Para desear hace falta perspectiva, cierto trecho que salvar, la mirada desde la otra orilla. Por eso son tan excitantes los comienzos: porque el otro es un misterio que intuimos cargado de posibilidades. Pero la ruta de los deseos nunca cubre la distancia más corta entre dos puntos: no es una línea recta. Es, más bien, el largo recorrido de un río: con meandros, curvas, saltos, afluentes, embalses… O sea, algo rico y complejo. Y, en esa riqueza, la necesidad de fusión coexiste con la necesidad de estar separados. No lo hace siguiendo una pauta fija sino, como un río, según el paisaje en el que se adentre. Desear es impredecible.
Al principio de la relación existe la distancia suficiente entre los amantes como para que puedan entregarse el uno al otro sin temor a perder esa separación. Eso hace que los encuentros eróticos sean apasionados y emocionantes. Pero a medida que la relación avanza, aumenta también esa intimidad y, por tanto, la pérdida de los límites entre uno y otro. Es entonces cuando puede aguarse la fiesta. Porque, al amar, a menudo deseamos con todas nuestras fuerzas agradar al otro, no lastimarlo, cuidar de él. Asumimos la responsabilidad de hacerlo feliz… y en ese camino perdemos nuestra libertad.
Solo se puede desear desde la libertad. Necesitamos concentrarnos en nuestras propias necesidades y actuar con espontaneidad para que los deseos fluyan. La búsqueda del placer exige cierto grado de egoísmo, un ingrediente imprescindible en la relación. ¿Cuánto?, ¿cuándo? Es difícil contestar. Porque si bien la entrega y la incondicionalidad son dos enormes estímulos en la relación afectiva, en determinados momentos pueden resultar muy poco eróticos. Incluso asfixiantes. No nos queda más remedio que ir probando, acercarnos y alejarnos en función de nuestras necesidades sin perder de vista las del otro. Eso hace de la pareja un organismo vivo y dinámico, un camino y no un destino.

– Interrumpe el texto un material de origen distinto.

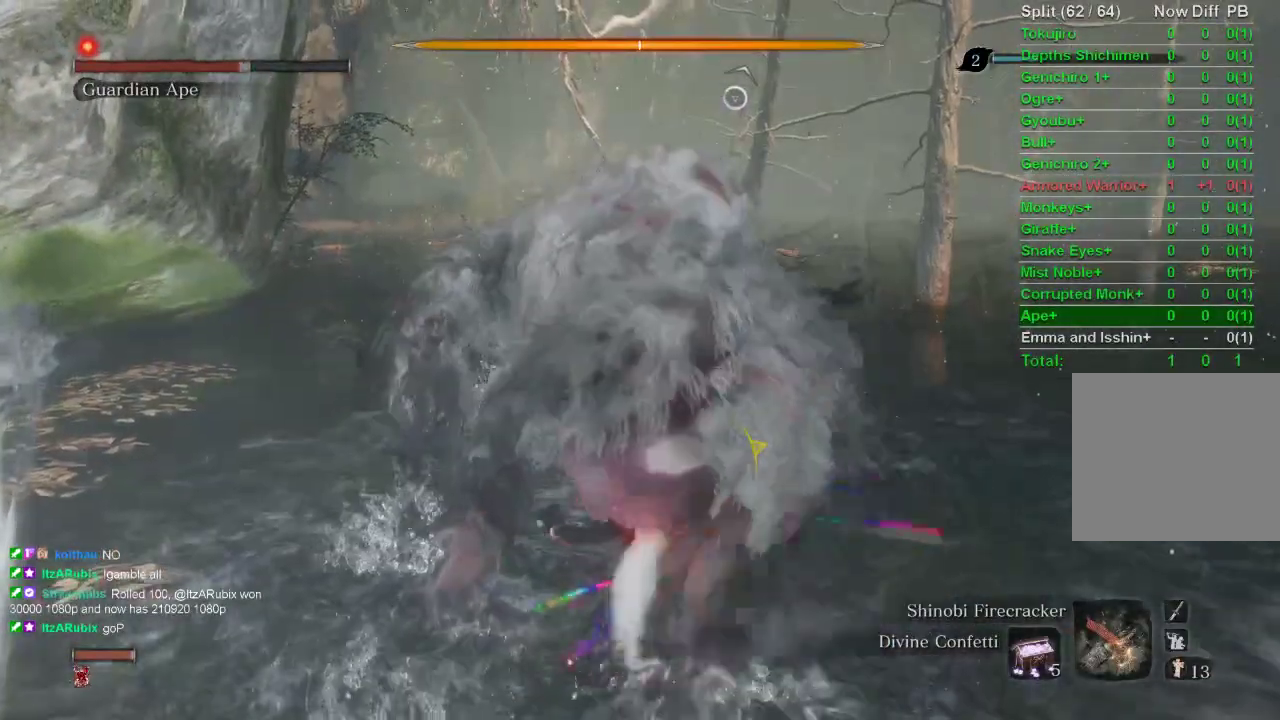
{"buttons": ["R1"], "left_stick": "up", "right_stick": "center", "events": [[233, "R1", "up"], [333, "R1", "down"]]}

La distancia es lo que posibilitó la relación en sus comienzos. Y la distancia, alternada con la conexión, es lo que sigue aumentando el deseo durante la vida en común. Por eso, cultivemos nuestra propia individualidad dentro de la pareja, desarrollemos la intimidad con nosotras mismas. Y, ante el otro, a veces callemos, no toquemos, no estemos, no lo sepamos todo, mostrémonos esquivas… Alejémonos un poco, lo necesario para que el otro pueda vernos desde cierta distancia. No es un rechazo. Es, simplemente, jugar a que no nos necesitamos, percibir la posibilidad de perdernos y desear volver a estar juntos. Es solo eso.